While majority of the works are paintings, the inclusion of sculpture and works on paper points to a broadening of media that is based on personal interest in arts making and kingship with the artists’ intellectual ambition. Artists from Nigeria are well represented in addition to practitioners from South Africa, Ghana and Uganda in a growing list that, in the future, will include the wealth of art production across the continent.

Bunmi Agusto’s triptych, Longer Throat, is a striking combination of human figures and abstracted patterns from aso oke, the woven cloth that is traditional to Yoruba people spread across West Africa.

Agusto’s modernist retooling of ancient practices hybrids the art of painting and the craft of weaving into a foremost 21st century medium. Drawing inspiration from post impressionism and its 20th century interpretations, Fauvists (France), the Scottish colourists (Scotland), the Kapists (Poland), and colour field painters (U.S.), artists like Deborah Segun, Ndidi Emefiele and Henry Mzili Mujungu continue to reinvent preoccupation with colour through highly individualised idioms.

This collector on a mission, has no doubt been greatly spurred by his early and unique immersion into African and international cultures and personal engagement with Nigeria’s greatest artworks and artists including the late Ben Enwonwu (who he knew as a child), Aina Onabolu, Yusuf Grillo, Obiora Udenchukwu, Uche Okeke, and El-Anatsui to mention a few.

Oyewole Omofemi’s nine paintings of African-American George Flyod show considerable relevance for his death in 2020 and subsequent international campaigns against state-sanctioned violence.

This examination of black figuration and attendant factors of representation and visibility are continued in paintings by Tonia Nneji, Manyaku Mashilo, Abe Obedina, Otis Kwame Kye Quaicoe and others.

The enduring preference for oil and acrylic among painting is emphasised in the exhibition.
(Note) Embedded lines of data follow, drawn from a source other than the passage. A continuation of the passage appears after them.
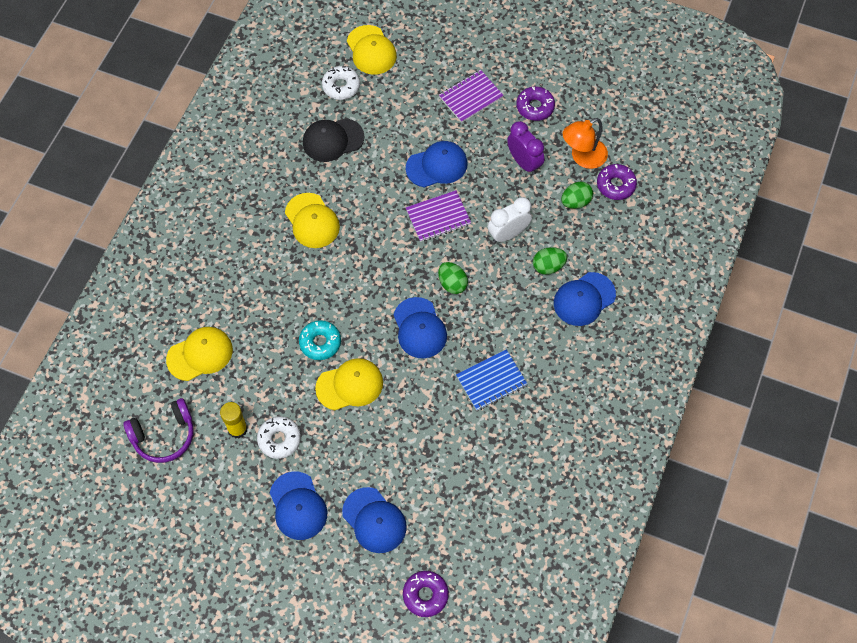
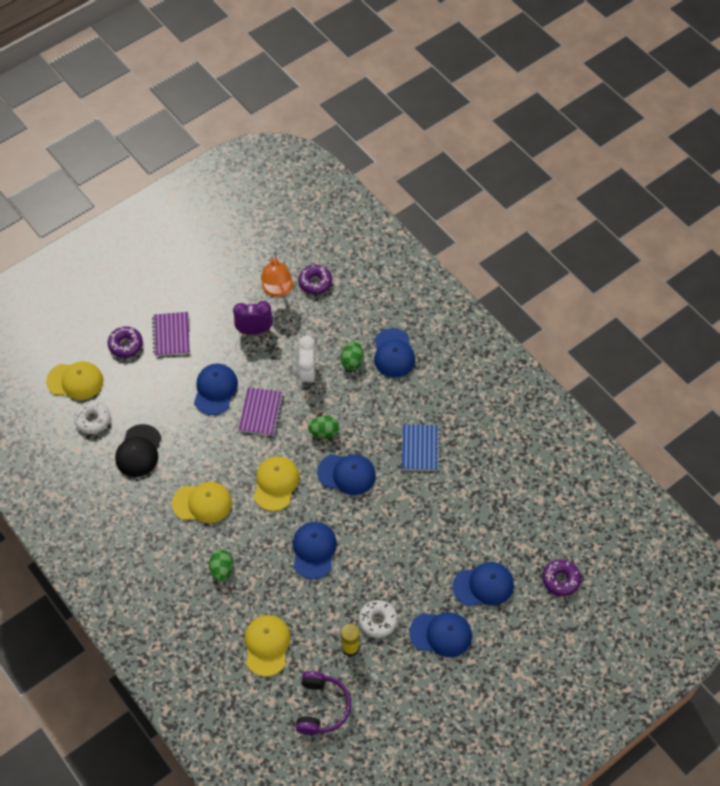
camera: 60 degrees left, 5 degrees down
turquoise donut [299,320,341,360] -> blue cap [293,522,337,579]
yellow cap [315,358,383,411] -> yellow cap moved to [254,456,299,511]
purple donut [516,86,555,121] -> purple donut moved to [107,326,143,358]
green egg [561,182,593,209] -> green egg moved to [209,550,233,581]

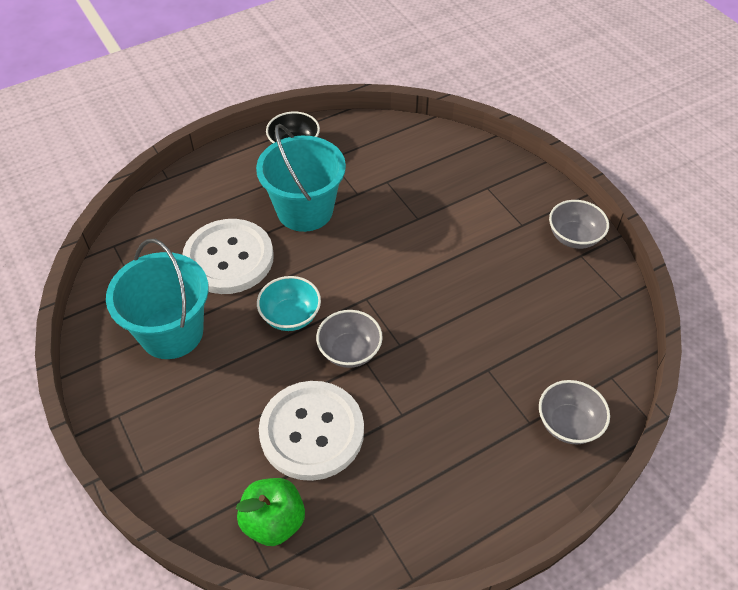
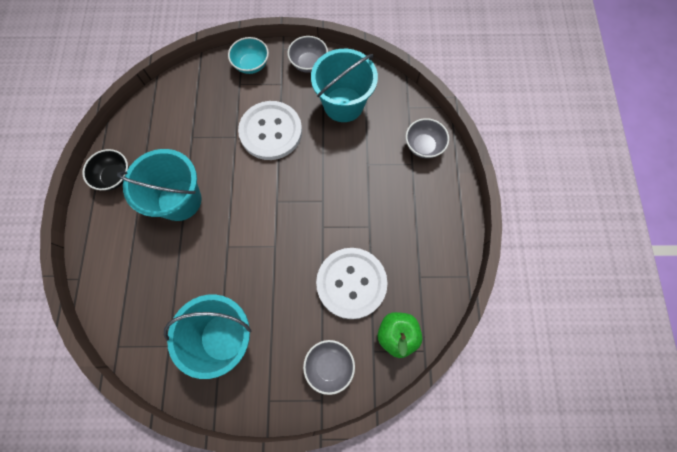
camera: 60 degrees left, 20 degrees up
white button [182,219,274,294] -> white button moved to [238,101,302,160]
turquoise bowl [257,276,321,331] -> turquoise bowl moved to [228,37,269,74]
grey bowl [316,310,383,368] -> grey bowl moved to [303,340,355,395]
none -> turquoise bucket [311,49,378,122]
Less so, but equally important, are the divergent preference for other media that include wrought iron, fibre glass, charcoal, graphite and digital print.

The ongoing show is a testament to the culture of arts collection that is long established and championed by lovers of beauty, culture, and excellence.

Commenting on the exotic space, Aig-Imoukhuede said, “in every Coronation building, they have a gallery space where they exhibit the art collection of some of their customers and stakeholders like me. I am the first person whose works are viewed today. A number of the collectors that are here today agree with Coronation and me that they will be next, so to speak.”

The Managing Director, Coronation Merchant Bank, Banjo Adegbohungbe, said that the vision is for people to be impacted by rare pieces that capture Africa’s culture, creativity, richness and talent.

According to Adegbohungbe, “The vision of Coronation is a continent transformed through our products and solutions, we are transforming the African continent one product and one innovation at a time and we are doing the same thing for the artistic community. We are creating a platform where they can share and showcase their innovative and creativity throughout the continent. Virtually to reach as many as possible and change the perception of the continent.”